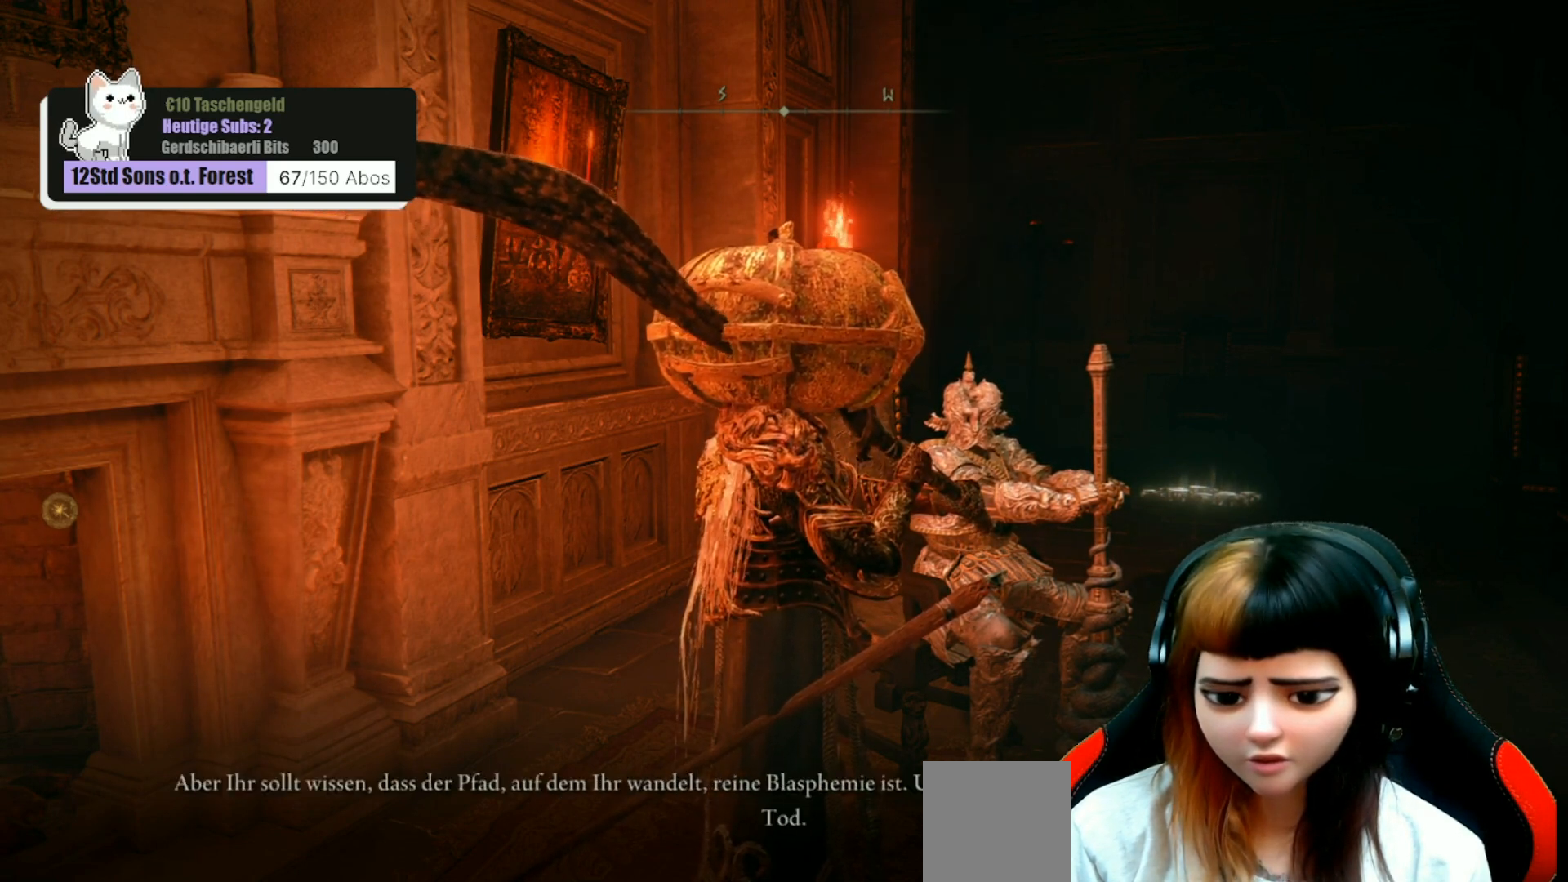
Gameplay with a controller (Xbox layout); each line is a JSON object with the inputs held at the frame after it. "events" lists button and stick changes between this image and that frame as [ms after this image, input, new state], when the widget could be followed in between. Not read: Z.
{"buttons": [], "left_stick": "center", "right_stick": "right", "events": [[467, "right_stick", "right"]]}
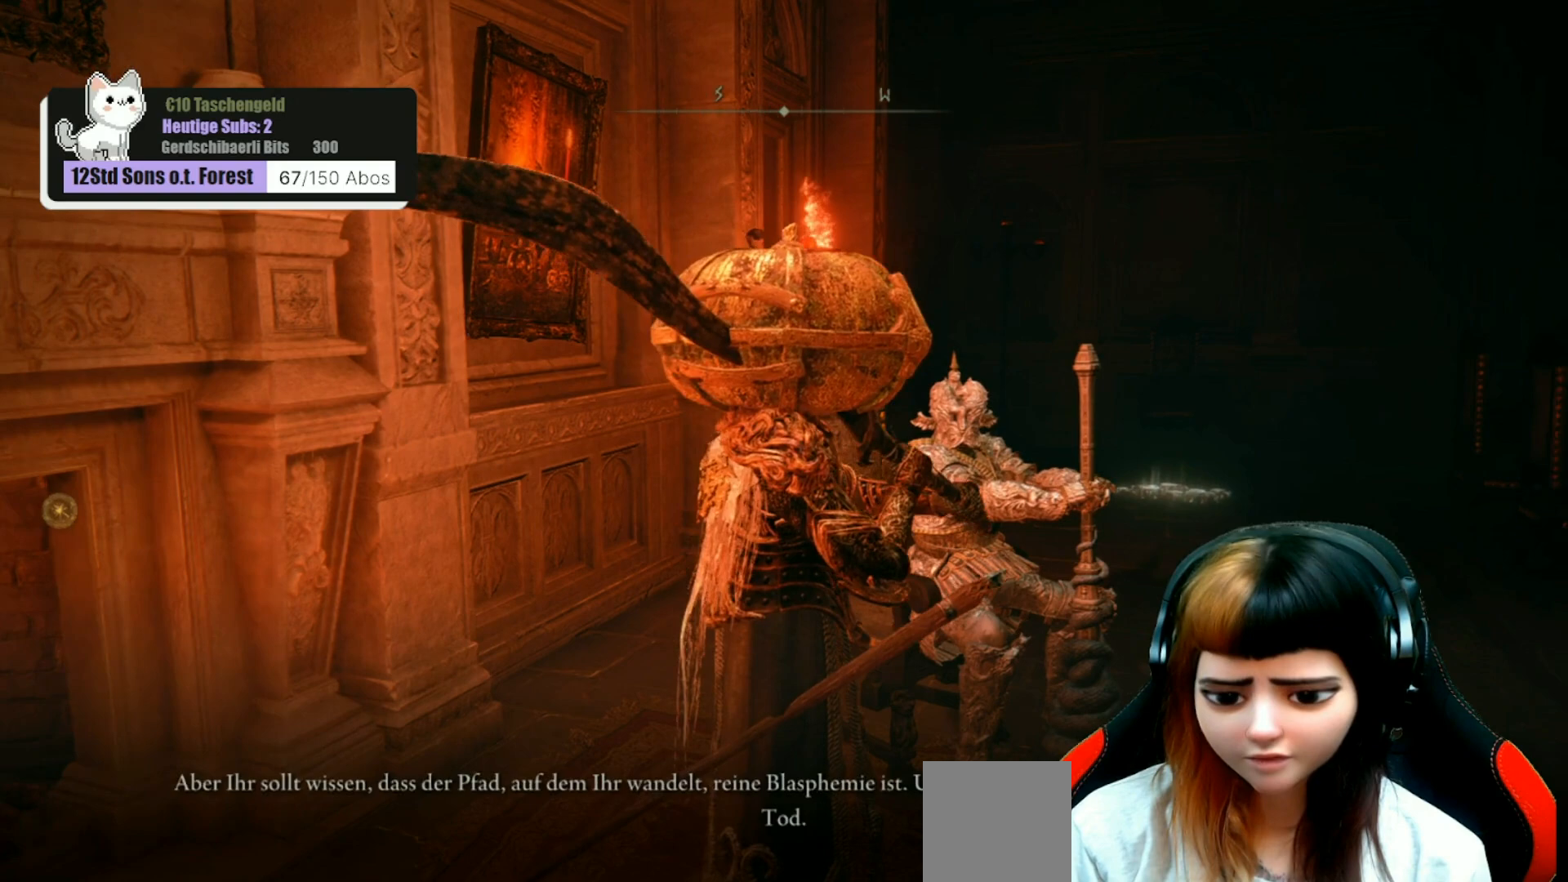
{"buttons": [], "left_stick": "center", "right_stick": "right", "events": []}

▶ _TASK OBJECTIVE_
Transcribe the listing exactly; omit all images.

▶ _YOUR SOLUTION_
Gameplay with a controller (Xbox layout); each line is a JSON object with the inputs held at the frame after it. "events" lists button and stick changes between this image and that frame as [ms after this image, input, new state], when the widget could be followed in between. Not read: Z.
{"buttons": [], "left_stick": "center", "right_stick": "right", "events": [[467, "right_stick", "right"]]}
{"buttons": [], "left_stick": "center", "right_stick": "right", "events": []}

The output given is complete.